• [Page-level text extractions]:
BEGIN
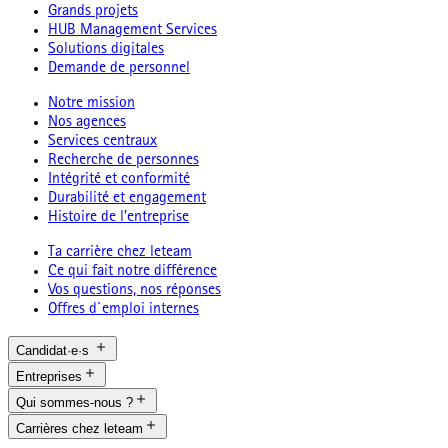
Grands projets
HUB Management Services
Solutions digitales
Demande de personnel
Notre mission
Nos agences
Services centraux
Recherche de personnes
Intégrité et conformité
Durabilité et engagement
Histoire de l’entreprise
Ta carrière chez leteam
Ce qui fait notre différence
Vos questions, nos réponses
Offres d`emploi internes
Candidat·e·s
Entreprises
Qui sommes-nous ?
Carrières chez leteam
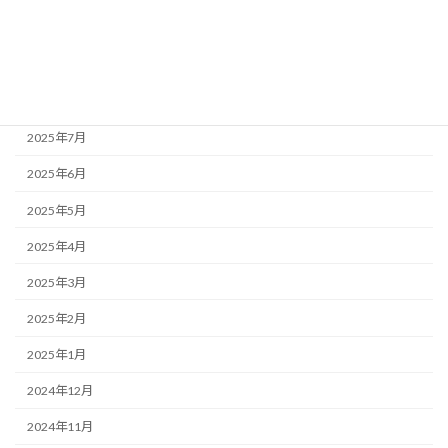
2025年10月
2025年9月
2025年8月
2025年7月
2025年6月
2025年5月
2025年4月
2025年3月
2025年2月
2025年1月
2024年12月
2024年11月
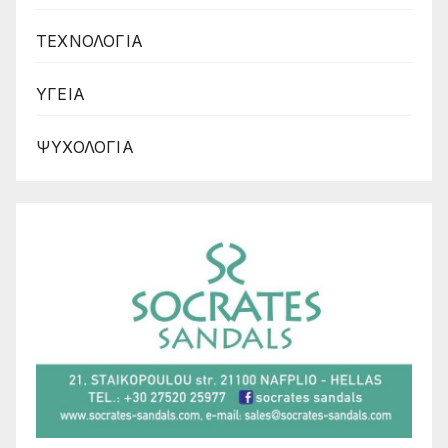
ΤΕΧΝΟΛΟΓΙΑ
ΥΓΕΙΑ
ΨΥΧΟΛΟΓΙΑ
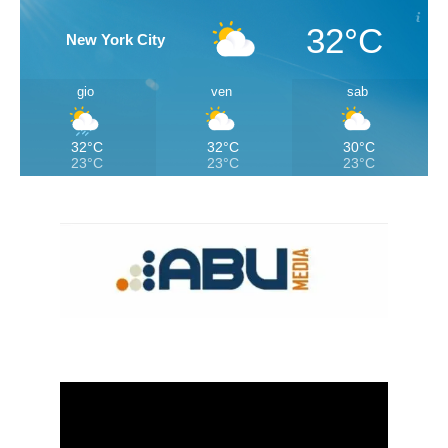
32°C
New York City
gio
ven
sab
32°C
32°C
30°C
23°C
23°C
23°C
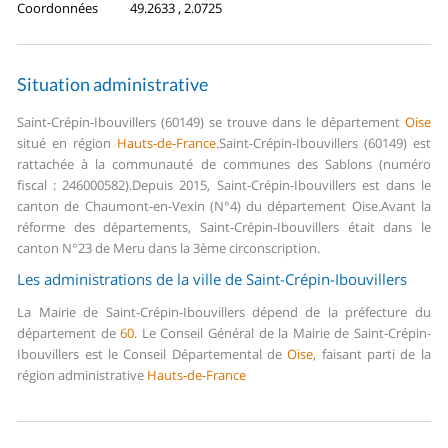
Coordonnées
49.2633 , 2.0725
Situation administrative
Saint-Crépin-Ibouvillers (60149) se trouve dans le département
Oise
situé en région
Hauts-de-France
.
Saint-Crépin-Ibouvillers (60149) est
rattachée à la communauté de communes des Sablons (numéro
fiscal : 246000582).
Depuis 2015, Saint-Crépin-Ibouvillers est dans le
canton de Chaumont-en-Vexin (N°4) du département Oise.
Avant la
réforme des départements, Saint-Crépin-Ibouvillers était dans le
canton N°23 de Meru dans la 3ème circonscription.
Les administrations de la ville de Saint-Crépin-Ibouvillers
La Mairie de Saint-Crépin-Ibouvillers dépend de la préfecture du
département de
60
.
Le Conseil Général de la Mairie de Saint-Crépin-
Ibouvillers est le Conseil Départemental de
Oise
, faisant parti de la
région administrative
Hauts-de-France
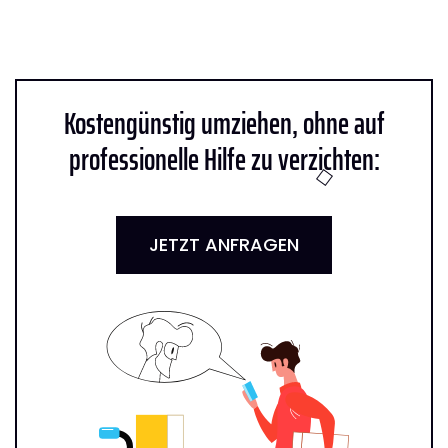
Kostengünstig umziehen, ohne auf
professionelle Hilfe zu verzichten:
JETZT ANFRAGEN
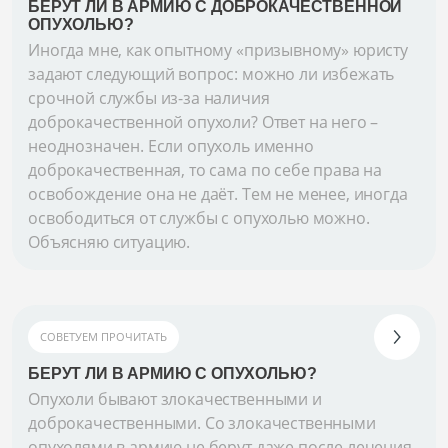
БЕРУТ ЛИ В АРМИЮ С ДОБРОКАЧЕСТВЕННОЙ
ОПУХОЛЬЮ?
Иногда мне, как опытному «призывному» юристу
задают следующий вопрос: можно ли избежать
срочной службы из-за наличия
доброкачественной опухоли? Ответ на него –
неоднозначен. Если опухоль именно
доброкачественная, то сама по себе права на
освобождение она не даёт. Тем не менее, иногда
освободиться от службы с опухолью можно.
Объясняю ситуацию.
СОВЕТУЕМ ПРОЧИТАТЬ
БЕРУТ ЛИ В АРМИЮ С ОПУХОЛЬЮ?
Опухоли бывают злокачественными и
доброкачественными. Со злокачественными
опухолями в армию не берут даже после лечения.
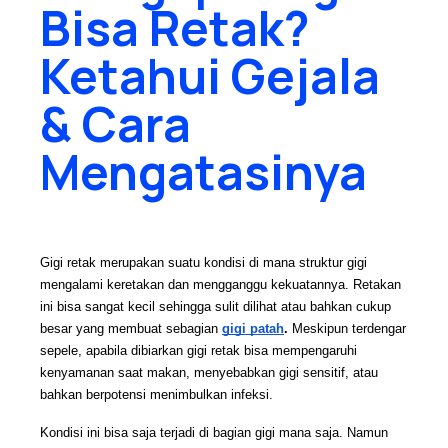
Bisa Retak?
Gejala &
Cara
Ketahui Gejala
Mengatasinya
& Cara
Mengatasinya
Gigi retak merupakan suatu kondisi di mana struktur gigi 
mengalami keretakan dan mengganggu kekuatannya. Retakan 
ini bisa sangat kecil sehingga sulit dilihat atau bahkan cukup 
besar yang membuat sebagian 
gigi patah
. 
Meskipun terdengar 
sepele, apabila dibiarkan gigi retak bisa mempengaruhi 
kenyamanan saat makan, menyebabkan gigi sensitif, atau 
bahkan berpotensi menimbulkan infeksi. 
Kondisi ini bisa saja terjadi di bagian gigi mana saja. Namun 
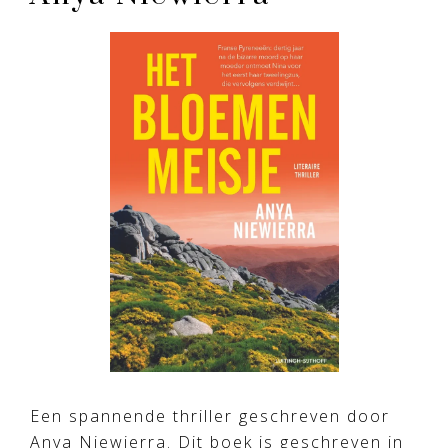
Een spannende thriller geschreven door
Anya Niewierra. Dit boek is geschreven in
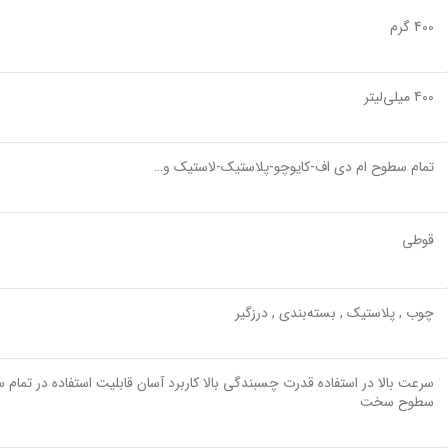
400 گرم
400 میلی‌لیتر
تمام سطوح ام دی اف-کایوچو-پلاستیک-لاستیک و…
قوطی
چوب , پلاستیک , بسته‌بندی , درزگیر
سرعت بالا در استفاده قدرت چسبندگی بالا کاربرد آسان قابلیت استفاده در تم
سطوح سخت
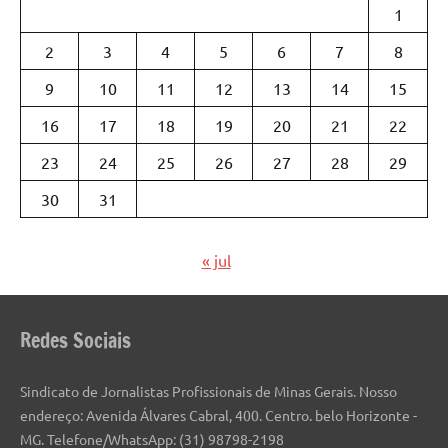
1
2
3
4
5
6
7
8
9
10
11
12
13
14
15
16
17
18
19
20
21
22
23
24
25
26
27
28
29
30
31
« jul
Redes Sociais
Sindicato de Jornalistas Profissionais de Minas Gerais. Nosso
endereço: Avenida Álvares Cabral, 400. Centro. belo Horizonte -
MG. Telefone/WhatsApp: (31) 98798-2198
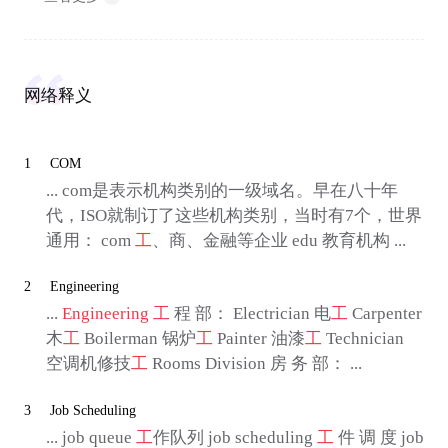
网络释义
1
COM
... com是表示机构类别的一级域名。早在八十年
代，ISO就制订了这些机构类别，当时有7个，世界
通用： com
工
、商、金融等企业 edu 教育机构 ...
2
Engineering
...
Engineering
工
程 部： Electrician 电
工
Carpenter
木
工
Boilerman 锅炉
工
Painter 油漆
工
Technician
空调机修技
工
Rooms Division 房 务 部： ...
3
Job Scheduling
... job queue
工
作队列 job scheduling
工
件 调 度 job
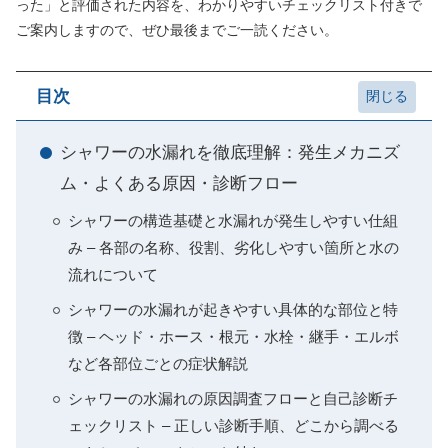
った」と評価された内容を、わかりやすいチェックリスト付きで
ご案内しますので、ぜひ最後までご一読ください。
目次
シャワーの水漏れを徹底理解：発生メカニズ
ム・よくある原因・診断フロー
シャワーの構造基礎と水漏れが発生しやすい仕組
み – 各部の名称、役割、劣化しやすい箇所と水の
流れについて
シャワーの水漏れが起きやすい具体的な部位と特
徴 – ヘッド・ホース・根元・水栓・継手・エルボ
など各部位ごとの症状解説
シャワーの水漏れの原因調査フローと自己診断チ
ェックリスト – 正しい診断手順、どこから調べる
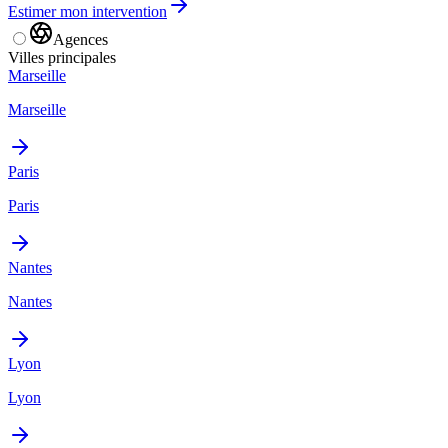
Estimer mon intervention
Agences
Villes principales
Marseille
Marseille
Paris
Paris
Nantes
Nantes
Lyon
Lyon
END
• [What needs to be done]:
Render every line of text from all the records above as a Markdown table with the columns "No." and "Line", numbering the rows in order and leaving out blank lines and the pictures.

• [Exercise answer]:
| No. | Line |
|---|---|
| 1 | Grands projets |
| 2 | HUB Management Services |
| 3 | Solutions digitales |
| 4 | Demande de personnel |
| 5 | Notre mission |
| 6 | Nos agences |
| 7 | Services centraux |
| 8 | Recherche de personnes |
| 9 | Intégrité et conformité |
| 10 | Durabilité et engagement |
| 11 | Histoire de l’entreprise |
| 12 | Ta carrière chez leteam |
| 13 | Ce qui fait notre différence |
| 14 | Vos questions, nos réponses |
| 15 | Offres d`emploi internes |
| 16 | Candidat·e·s |
| 17 | Entreprises |
| 18 | Qui sommes-nous ? |
| 19 | Carrières chez leteam |
| 20 | 2025年10月 |
| 21 | 2025年9月 |
| 22 | 2025年8月 |
| 23 | 2025年7月 |
| 24 | 2025年6月 |
| 25 | 2025年5月 |
| 26 | 2025年4月 |
| 27 | 2025年3月 |
| 28 | 2025年2月 |
| 29 | 2025年1月 |
| 30 | 2024年12月 |
| 31 | 2024年11月 |
| 32 | ΤΕΧΝΟΛΟΓΙΑ |
| 33 | ΥΓΕΙΑ |
| 34 | ΨΥΧΟΛΟΓΙΑ |
| 35 | 32°C |
| 36 | New York City |
| 37 | gio |
| 38 | ven |
| 39 | sab |
| 40 | 32°C |
| 41 | 32°C |
| 42 | 30°C |
| 43 | 23°C |
| 44 | 23°C |
| 45 | 23°C |
| 46 | Coordonnées |
| 47 | 49.2633 , 2.0725 |
| 48 | Situation administrative |
| 49 | Saint-Crépin-Ibouvillers (60149) se trouve dans le département |
| 50 | Oise |
| 51 | situé en région |
| 52 | Hauts-de-France |
| 53 | . |
| 54 | Saint-Crépin-Ibouvillers (60149) est |
| 55 | rattachée à la communauté de communes des Sablons (numéro |
| 56 | fiscal : 246000582). |
| 57 | Depuis 2015, Saint-Crépin-Ibouvillers est dans le |
| 58 | canton de Chaumont-en-Vexin (N°4) du département Oise. |
| 59 | Avant la |
| 60 | réforme des départements, Saint-Crépin-Ibouvillers était dans le |
| 61 | canton N°23 de Meru dans la 3ème circonscription. |
| 62 | Les administrations de la ville de Saint-Crépin-Ibouvillers |
| 63 | La Mairie de Saint-Crépin-Ibouvillers dépend de la préfecture du |
| 64 | département de |
| 65 | 60 |
| 66 | . |
| 67 | Le Conseil Général de la Mairie de Saint-Crépin- |
| 68 | Ibouvillers est le Conseil Départemental de |
| 69 | Oise |
| 70 | , faisant parti de la |
| 71 | région administrative |
| 72 | Hauts-de-France |
| 73 | Kostengünstig umziehen, ohne auf |
| 74 | professionelle Hilfe zu verzichten: |
| 75 | JETZT ANFRAGEN |
| 76 | БЕРУТ ЛИ В АРМИЮ С ДОБРОКАЧЕСТВЕННОЙ |
| 77 | ОПУХОЛЬЮ? |
| 78 | Иногда мне, как опытному «призывному» юристу |
| 79 | задают следующий вопрос: можно ли избежать |
| 80 | срочной службы из-за наличия |
| 81 | доброкачественной опухоли? Ответ на него – |
| 82 | неоднозначен. Если опухоль именно |
| 83 | доброкачественная, то сама по себе права на |
| 84 | освобождение она не даёт. Тем не менее, иногда |
| 85 | освободиться от службы с опухолью можно. |
| 86 | Объясняю ситуацию. |
| 87 | СОВЕТУЕМ ПРОЧИТАТЬ |
| 88 | БЕРУТ ЛИ В АРМИЮ С ОПУХОЛЬЮ? |
| 89 | Опухоли бывают злокачественными и |
| 90 | доброкачественными. Со злокачественными |
| 91 | опухолями в армию не берут даже после лечения. |
| 92 | Bisa Retak? |
| 93 | Gejala & |
| 94 | Cara |
| 95 | Ketahui Gejala |
| 96 | Mengatasinya |
| 97 | & Cara |
| 98 | Mengatasinya |
| 99 | Gigi retak merupakan suatu kondisi di mana struktur gigi  |
| 100 | mengalami keretakan dan mengganggu kekuatannya. Retakan  |
| 101 | ini bisa sangat kecil sehingga sulit dilihat atau bahkan cukup  |
| 102 | besar yang membuat sebagian  |
| 103 | gigi patah |
| 104 | .  |
| 105 | Meskipun terdengar  |
| 106 | sepele, apabila dibiarkan gigi retak bisa mempengaruhi  |
| 107 | kenyamanan saat makan, menyebabkan gigi sensitif, atau  |
| 108 | bahkan berpotensi menimbulkan infeksi.  |
| 109 | Kondisi ini bisa saja terjadi di bagian gigi mana saja. Namun  |
| 110 | Een spannende thriller geschreven door |
| 111 | Anya Niewierra. Dit boek is geschreven in |
| 112 | 400 گرم |
| 113 | 400 میلی‌لیتر |
| 114 | تمام سطوح ام دی اف-کایوچو-پلاستیک-لاستیک و… |
| 115 | قوطی |
| 116 | چوب , پلاستیک , بسته‌بندی , درزگیر |
| 117 | سرعت بالا در استفاده قدرت چسبندگی بالا کاربرد آسان قابلیت استفاده در تم |
| 118 | سطوح سخت |
| 119 | 1 |
| 120 | 2 |
| 121 | 3 |
| 122 | 4 |
| 123 | 5 |
| 124 | 6 |
| 125 | 7 |
| 126 | 8 |
| 127 | 9 |
| 128 | 10 |
| 129 | 11 |
| 130 | 12 |
| 131 | 13 |
| 132 | 14 |
| 133 | 15 |
| 134 | 16 |
| 135 | 17 |
| 136 | 18 |
| 137 | 19 |
| 138 | 20 |
| 139 | 21 |
| 140 | 22 |
| 141 | 23 |
| 142 | 24 |
| 143 | 25 |
| 144 | 26 |
| 145 | 27 |
| 146 | 28 |
| 147 | 29 |
| 148 | 30 |
| 149 | 31 |
| 150 | « jul |
| 151 | Redes Sociais |
| 152 | Sindicato de Jornalistas Profissionais de Minas Gerais. Nosso |
| 153 | endereço: Avenida Álvares Cabral, 400. Centro. belo Horizonte - |
| 154 | MG. Telefone/WhatsApp: (31) 98798-2198 |
| 155 | 网络释义 |
| 156 | 1 |
| 157 | COM |
| 158 | ... com是表示机构类别的一级域名。早在八十年 |
| 159 | 代，ISO就制订了这些机构类别，当时有7个，世界 |
| 160 | 通用： com |
| 161 | 工 |
| 162 | 、商、金融等企业 edu 教育机构 ... |
| 163 | 2 |
| 164 | Engineering |
| 165 | ... |
| 166 | Engineering |
| 167 | 工 |
| 168 | 程 部： Electrician 电 |
| 169 | 工 |
| 170 | Carpenter |
| 171 | 木 |
| 172 | 工 |
| 173 | Boilerman 锅炉 |
| 174 | 工 |
| 175 | Painter 油漆 |
| 176 | 工 |
| 177 | Technician |
| 178 | 空调机修技 |
| 179 | 工 |
| 180 | Rooms Division 房 务 部： ... |
| 181 | 3 |
| 182 | Job Scheduling |
| 183 | ... job queue |
| 184 | 工 |
| 185 | 作队列 job scheduling |
| 186 | 工 |
| 187 | 件 调 度 job |
| 188 | った」と評価された内容を、わかりやすいチェックリスト付きで |
| 189 | ご案内しますので、ぜひ最後までご一読ください。 |
| 190 | 目次 |
| 191 | シャワーの水漏れを徹底理解：発生メカニズ |
| 192 | ム・よくある原因・診断フロー |
| 193 | シャワーの構造基礎と水漏れが発生しやすい仕組 |
| 194 | み – 各部の名称、役割、劣化しやすい箇所と水の |
| 195 | 流れについて |
| 196 | シャワーの水漏れが起きやすい具体的な部位と特 |
| 197 | 徴 – ヘッド・ホース・根元・水栓・継手・エルボ |
| 198 | など各部位ごとの症状解説 |
| 199 | シャワーの水漏れの原因調査フローと自己診断チ |
| 200 | ェックリスト – 正しい診断手順、どこから調べる |
| 201 | Estimer mon intervention |
| 202 | Agences |
| 203 | Villes principales |
| 204 | Marseille |
| 205 | Marseille |
| 206 | Paris |
| 207 | Paris |
| 208 | Nantes |
| 209 | Nantes |
| 210 | Lyon |
| 211 | Lyon |